Sulla scia de Il cacciatore di aquiloni, il 24 settembre arriva in libreria L’apicultore di Aleppo di Christy Lefteri. Un lungo viaggio che comincia nella Siria dilaniata dalla guerra, un romanzo forte ed estremamente attuale che si fa portavoce di un messaggio ricco di amore e speranza.
L’esperienza personale dell’autrice nel campo profughi di Atene è stata decisiva per la genesi del libro. Una consapevolezza che ha segnato la sua anima in maniera indelebile. Ed è davanti all’impossibilità di dimenticare gli orrori visti che subentra il potere della scrittura. Vale, allora, la pena di leggere la toccante lettera di Christy Lefteri che vi proponiamo di seguito, nella quale racconta la cruda realtà che è alla base del romanzo e dei suoi personaggi.

Caro lettore,

al campo rifugiati di Atene ho visto cose che speravo di dimenticare. Ma non ci sono mai riuscita. Non sono riuscita a dimenticare nulla. E così ho cominciato a scrivere. Ho immaginato la storia di un marito e una moglie che devono trovare il modo per superare il lutto di tutto ciò che hanno perduto, per riuscire ad amare e a “vedere” di nuovo. Perché, più di ogni altra cosa, è questo ciò che quei rifugiati, ad Atene, cercavano di fare. Ma vedere, vedere davvero, è una delle cose più difficili che chiunque di noi possa fare.

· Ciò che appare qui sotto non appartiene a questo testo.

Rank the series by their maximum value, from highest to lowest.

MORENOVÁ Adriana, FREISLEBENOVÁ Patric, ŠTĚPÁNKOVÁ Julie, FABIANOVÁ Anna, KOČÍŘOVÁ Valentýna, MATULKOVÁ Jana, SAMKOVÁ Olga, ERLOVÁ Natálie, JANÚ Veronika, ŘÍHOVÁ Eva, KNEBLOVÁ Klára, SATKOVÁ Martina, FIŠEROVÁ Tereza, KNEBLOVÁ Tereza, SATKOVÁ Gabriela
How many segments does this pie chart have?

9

Così è nato il personaggio di Afra. Afra che un tempo era un’artista in grado di creare paesaggi mozzafiato che raccontavano storie silenziose della Siria, e adesso è una donna che ha visto suo figlio morire sotto le bombe, e che da allora è cieca: i suoi occhi sono come pozzi fondi e vuoti. In Afra sono confluiti pezzi di molte donne, persone conosciute in quel campo.

Lì incontrai anche un uomo che era stato un tempo un apicultore a Damasco. Aveva trovato il modo di costruire degli alveari anche lì ad Atene e si era esso a insegnare l’apicoltura agli altri rifugiati. La sua storia, la sua fora, furono un esempio incredibile per me. Compresi che le ai erano un simbolo di vulnerabilità e coraggio, vita e speranza e mi aiutarono a creare il mio protagonista, Nuri. Un tempo padre e apicultore, che conosceva le danze e i ritmi delle api ed era in grado di interpretarle, adesso è un uomo perso cui resta solo una cosa: l’amore per sua moglie.

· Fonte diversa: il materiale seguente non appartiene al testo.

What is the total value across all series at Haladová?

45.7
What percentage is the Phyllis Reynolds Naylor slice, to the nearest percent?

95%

Alla fine, era proprio questa la storia che volevo scrivere: quella di persone che, disperatamente, cercano un modo di uscire dall’oscurità che il mondo gli ha creato intorno, così come avevo visto tante persone fare ad Atene e anche in Inghilterra. È una storia su che cosa vuol dire aver perso una casa, quale coraggio ci vuole per intraprendere un viaggio interiore ed esteriore verso la salvezza. Ed è infine un romanzo sulla forza dell’amore che, da solo, ci fa tornare vivi quando tutto sembra perduto.